Count every line below that holds "gone". The answer is the number alone.

- _Information supplied_
________
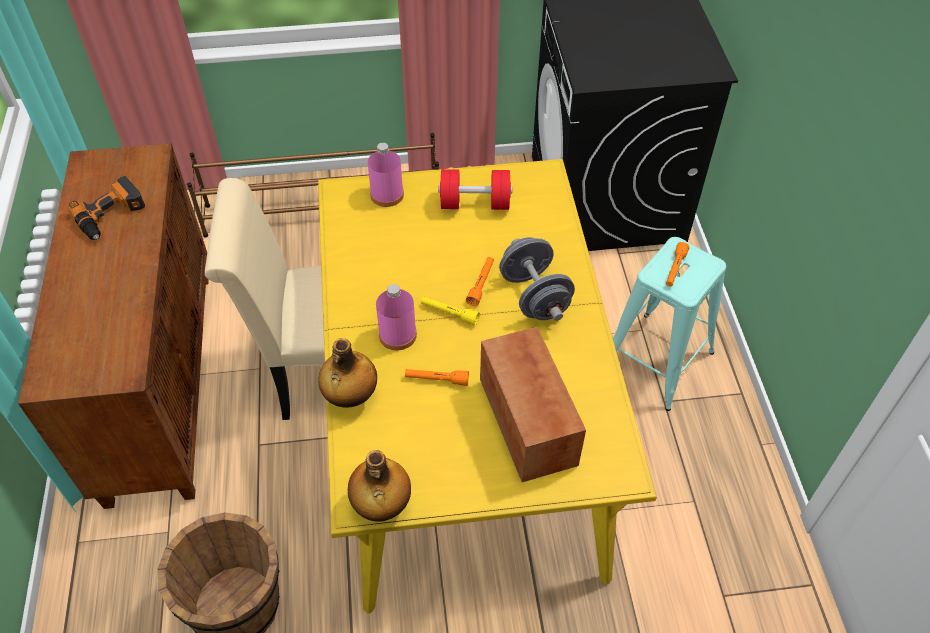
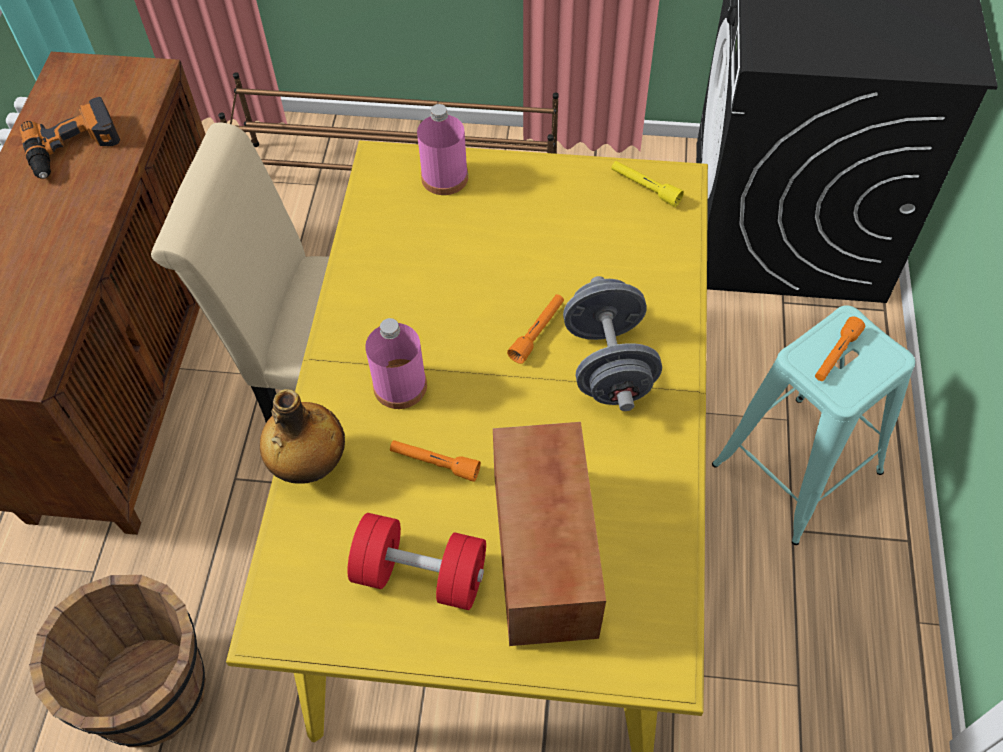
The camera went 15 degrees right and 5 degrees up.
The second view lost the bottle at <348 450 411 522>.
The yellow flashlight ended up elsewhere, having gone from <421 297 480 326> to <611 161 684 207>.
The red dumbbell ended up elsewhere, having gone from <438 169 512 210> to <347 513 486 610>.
________
- _Written response_
2